> _Your task_
Arrange every line of the records below as a numbered list, omitting any blank lines.

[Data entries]
((

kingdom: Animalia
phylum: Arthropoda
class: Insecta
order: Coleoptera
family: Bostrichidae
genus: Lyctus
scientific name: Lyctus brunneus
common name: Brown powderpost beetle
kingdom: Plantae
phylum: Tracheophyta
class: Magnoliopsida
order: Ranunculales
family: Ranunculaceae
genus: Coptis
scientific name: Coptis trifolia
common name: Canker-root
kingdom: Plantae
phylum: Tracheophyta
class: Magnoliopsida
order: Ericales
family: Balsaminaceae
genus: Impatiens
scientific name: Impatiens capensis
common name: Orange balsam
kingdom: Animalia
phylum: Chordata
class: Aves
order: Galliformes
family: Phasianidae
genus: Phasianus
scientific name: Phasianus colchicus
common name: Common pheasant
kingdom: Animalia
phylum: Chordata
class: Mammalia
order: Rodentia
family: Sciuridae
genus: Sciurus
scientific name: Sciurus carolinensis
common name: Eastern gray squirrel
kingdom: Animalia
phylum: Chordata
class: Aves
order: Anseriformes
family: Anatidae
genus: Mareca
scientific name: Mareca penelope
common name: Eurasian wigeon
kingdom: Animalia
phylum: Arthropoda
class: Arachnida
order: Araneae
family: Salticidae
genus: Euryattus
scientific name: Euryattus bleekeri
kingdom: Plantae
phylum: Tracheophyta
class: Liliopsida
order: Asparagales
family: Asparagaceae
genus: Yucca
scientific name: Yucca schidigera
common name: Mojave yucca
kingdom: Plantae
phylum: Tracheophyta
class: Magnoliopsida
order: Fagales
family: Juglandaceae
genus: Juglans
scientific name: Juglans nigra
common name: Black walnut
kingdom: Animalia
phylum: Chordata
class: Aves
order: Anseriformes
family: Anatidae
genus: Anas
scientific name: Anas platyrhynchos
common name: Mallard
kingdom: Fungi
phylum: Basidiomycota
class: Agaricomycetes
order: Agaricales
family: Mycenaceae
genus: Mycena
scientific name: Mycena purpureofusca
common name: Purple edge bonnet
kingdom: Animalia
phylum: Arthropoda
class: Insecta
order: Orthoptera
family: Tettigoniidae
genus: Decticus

))

> _The answer_
1. kingdom: Animalia
2. phylum: Arthropoda
3. class: Insecta
4. order: Coleoptera
5. family: Bostrichidae
6. genus: Lyctus
7. scientific name: Lyctus brunneus
8. common name: Brown powderpost beetle
9. kingdom: Plantae
10. phylum: Tracheophyta
11. class: Magnoliopsida
12. order: Ranunculales
13. family: Ranunculaceae
14. genus: Coptis
15. scientific name: Coptis trifolia
16. common name: Canker-root
17. kingdom: Plantae
18. phylum: Tracheophyta
19. class: Magnoliopsida
20. order: Ericales
21. family: Balsaminaceae
22. genus: Impatiens
23. scientific name: Impatiens capensis
24. common name: Orange balsam
25. kingdom: Animalia
26. phylum: Chordata
27. class: Aves
28. order: Galliformes
29. family: Phasianidae
30. genus: Phasianus
31. scientific name: Phasianus colchicus
32. common name: Common pheasant
33. kingdom: Animalia
34. phylum: Chordata
35. class: Mammalia
36. order: Rodentia
37. family: Sciuridae
38. genus: Sciurus
39. scientific name: Sciurus carolinensis
40. common name: Eastern gray squirrel
41. kingdom: Animalia
42. phylum: Chordata
43. class: Aves
44. order: Anseriformes
45. family: Anatidae
46. genus: Mareca
47. scientific name: Mareca penelope
48. common name: Eurasian wigeon
49. kingdom: Animalia
50. phylum: Arthropoda
51. class: Arachnida
52. order: Araneae
53. family: Salticidae
54. genus: Euryattus
55. scientific name: Euryattus bleekeri
56. kingdom: Plantae
57. phylum: Tracheophyta
58. class: Liliopsida
59. order: Asparagales
60. family: Asparagaceae
61. genus: Yucca
62. scientific name: Yucca schidigera
63. common name: Mojave yucca
64. kingdom: Plantae
65. phylum: Tracheophyta
66. class: Magnoliopsida
67. order: Fagales
68. family: Juglandaceae
69. genus: Juglans
70. scientific name: Juglans nigra
71. common name: Black walnut
72. kingdom: Animalia
73. phylum: Chordata
74. class: Aves
75. order: Anseriformes
76. family: Anatidae
77. genus: Anas
78. scientific name: Anas platyrhynchos
79. common name: Mallard
80. kingdom: Fungi
81. phylum: Basidiomycota
82. class: Agaricomycetes
83. order: Agaricales
84. family: Mycenaceae
85. genus: Mycena
86. scientific name: Mycena purpureofusca
87. common name: Purple edge bonnet
88. kingdom: Animalia
89. phylum: Arthropoda
90. class: Insecta
91. order: Orthoptera
92. family: Tettigoniidae
93. genus: Decticus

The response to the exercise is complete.